On Fri, Mar 2, 2012 at 3:40 AM, Daniel Neubacher <daniel.neubacher@xing.com> wrote:
Hello there,
I've started playing around with syslog-ng 3.3.4 ose a few days ago but I'm still experiencing some trouble. First of all we want to use syslog-ng to send all of our logs via udp to a central syslog server. This includes of course syslogs, apache logs and custom generated applogs. These logs are generated from 400 clients and produces a minimum of 300 mio. log lines a day.
The problem is really simple: I'm losing log lines :P Most of the time everything goes well but when the logs are peaking high 1-5% logs are getting lost.
Last night the stats of the server and a client said 0 drops but when I counted the lines I found lost lines. The server has 24g ram & 8 cores and I can rule out a network problem for sure.
So now to my questions, has anyone else an idea where I can tweak my cfg or where I have to look to find more clues? Is tcp the only way to get around it?
I've attached my syslog server cfg. The so_rcvbuf buffer is the same size as the os net.core.rmem settings. And as described in the various balabit blog posts I played around with log_fetch_limit and flush_lines already.

• [WORK TO COMPLETE]: Print the passage from the syslog-ng message above word for word, starting with "So now to my" and going on through "and flush_lines already.".

• [INFORMATION PROVIDED]:
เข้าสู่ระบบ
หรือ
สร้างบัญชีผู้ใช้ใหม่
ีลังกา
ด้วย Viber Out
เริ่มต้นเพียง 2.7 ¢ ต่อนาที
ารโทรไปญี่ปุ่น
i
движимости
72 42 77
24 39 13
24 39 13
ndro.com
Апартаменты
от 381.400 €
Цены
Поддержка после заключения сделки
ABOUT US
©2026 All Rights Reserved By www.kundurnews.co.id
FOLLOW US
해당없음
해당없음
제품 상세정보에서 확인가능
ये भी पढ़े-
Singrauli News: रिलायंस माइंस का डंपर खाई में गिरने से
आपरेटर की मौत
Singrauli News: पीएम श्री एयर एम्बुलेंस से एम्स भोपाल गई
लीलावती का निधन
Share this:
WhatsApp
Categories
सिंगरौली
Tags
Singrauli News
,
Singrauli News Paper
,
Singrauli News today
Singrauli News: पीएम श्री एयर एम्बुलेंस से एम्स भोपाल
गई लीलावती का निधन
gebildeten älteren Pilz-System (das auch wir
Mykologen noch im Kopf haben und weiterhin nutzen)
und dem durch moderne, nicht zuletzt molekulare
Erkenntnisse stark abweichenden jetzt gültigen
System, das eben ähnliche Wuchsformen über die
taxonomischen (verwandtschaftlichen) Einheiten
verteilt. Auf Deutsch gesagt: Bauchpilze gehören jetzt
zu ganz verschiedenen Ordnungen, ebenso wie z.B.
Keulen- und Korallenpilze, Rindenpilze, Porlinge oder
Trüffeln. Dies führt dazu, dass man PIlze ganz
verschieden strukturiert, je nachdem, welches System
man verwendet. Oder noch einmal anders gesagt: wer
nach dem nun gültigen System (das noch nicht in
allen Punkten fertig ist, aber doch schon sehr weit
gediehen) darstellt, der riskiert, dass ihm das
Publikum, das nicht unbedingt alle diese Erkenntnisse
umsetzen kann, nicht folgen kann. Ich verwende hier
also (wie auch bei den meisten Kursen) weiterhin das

• [TASK OUTPUT]:
So now to my questions, has anyone else an idea where I can tweak my cfg or where I have to look to find more clues? Is tcp the only way to get around it?
I've attached my syslog server cfg. The so_rcvbuf buffer is the same size as the os net.core.rmem settings. And as described in the various balabit blog posts I played around with log_fetch_limit and flush_lines already.